Tugas Tertulis a:
Menurut kutipan, berapa banyak peserta yang mengikuti MBSC XIX?

***** Kutipan *****

LANGKAHKU DI BANDEALIT
Alhamdullilah,
lima hari yang lalu tanggal 16 – 20 maret 2018 GenCorps mengirimkan dua
anggotanya untuk mengikuti kegiatan MBSC (Meru Betiri Service Camp) yang
dilaksanakan di Taman Nasional Merubetiri yang bertempat di Jember, salah satu
Taman Nasional dari 54 Taman Nasional yang ada di Indonesia. Dua delegasi yang
beruntung tersebut adalah Mitha Mulia dari Gen 9 dan saya sendiri dari Gen 10.
Bagi saya lima hari yang singkat di Bandealit memberikan banyak pengalaman dan
pelajaran yang belum pernah saya dapatkan sebelumnya, juga sebagai sarana untuk
mengembangkan diri, membuka diri untuk pemikiran – pemikiran yang baru dan
mensyukuri kekuasaan Tuhan atas keindahan Bandealit.
Disini
saya akan membagi pengalaman itu kepada kalian semua, apa itu MBSC, untuk apa
MBSC, apa saja kegiatan MBSC, dan juga kejadian – kejadian menarik apa saja
yang terjadi selama MBSC.
MBSC
(Merubetiri Service Camp) merupakan salah satu bentuk pendidikan kader
konservasi dalam memasyarakatkan kesadaran akan pentingnya nilai konservasi
sumber daya alam di masyarakat. Kader konservasi merupakan mitra pembangunan
yang diharapkan mampu berperan serta dalam upaya mewujudkan masyarakat yang
mencintai alam dan lingkungan. Kegiatan MBSC XIX ini juga merupakan salah satu
program kerja dari Wadah Informasi Pecinta Alam Se-eks Keresidenan Besuki
(WIPAB). Jadi dalam MBSC ini kami diberikan pendidikan dan pelatihan sebagai
dasar untuk menjadi kader konservasi lingkungan yang nantinya sangat diharapkan
perannya dimasyarakat dan lingkungan untuk menjaga, melindungi dan
melestarikannya. MBSC XIX ini diikuti oleh 102 peserta dari berbagai Mapala (Mahasiswa
Pecinta Alam) di universitas yang ada di Jawa dan di luar Jawa, tak hanya
Mapala, kegiatan ini juga bisa diikuti oleh Siswala (Siswa Pencinta Alam) yang
tingkatnya SMA juga komunitas pecinta alam.

***** Bahan Tugas *****

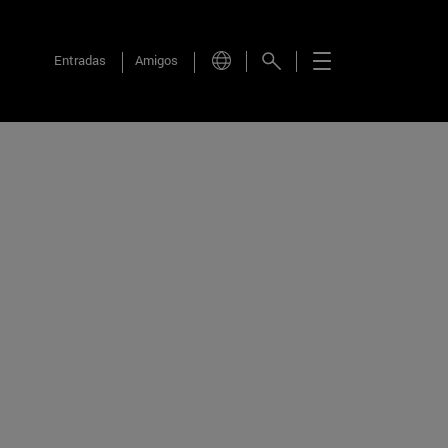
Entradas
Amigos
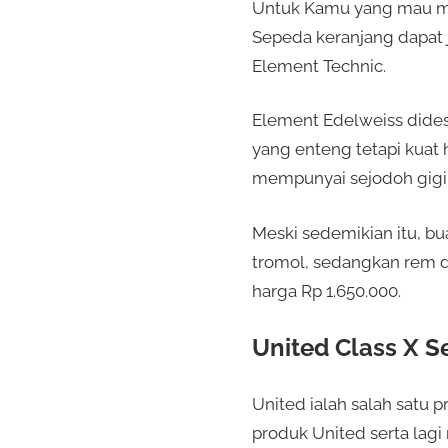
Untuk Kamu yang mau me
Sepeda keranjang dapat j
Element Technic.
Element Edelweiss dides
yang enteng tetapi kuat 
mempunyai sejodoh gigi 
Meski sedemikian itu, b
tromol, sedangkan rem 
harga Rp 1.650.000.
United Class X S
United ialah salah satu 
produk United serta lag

*****
***** Bahan Tugas *****

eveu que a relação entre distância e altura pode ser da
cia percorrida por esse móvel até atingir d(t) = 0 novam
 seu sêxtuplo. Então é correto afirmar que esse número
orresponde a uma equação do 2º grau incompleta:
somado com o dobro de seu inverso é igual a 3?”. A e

*****

Tugas Tertulis b:
Sajikan baris-baris data, mulai dari baris yang memuat "eveu que a relação" sampai baris yang memuat "somado com o" (keduanya ikut), dalam bentuk tabel Markdown. Beri tabel itu kolom No. untuk nomor urut dan kolom Teks untuk isi barisnya, lalu lewati baris yang kosong.

Jawaban Tugas a:
MBSC XIX diikuti oleh 102 peserta.

Jawaban Tugas b:
| No. | Teks |
|---|---|
| 1 | eveu que a relação entre distância e altura pode ser da |
| 2 | cia percorrida por esse móvel até atingir d(t) = 0 novam |
| 3 |  seu sêxtuplo. Então é correto afirmar que esse número |
| 4 | orresponde a uma equação do 2º grau incompleta: |
| 5 | somado com o dobro de seu inverso é igual a 3?”. A e |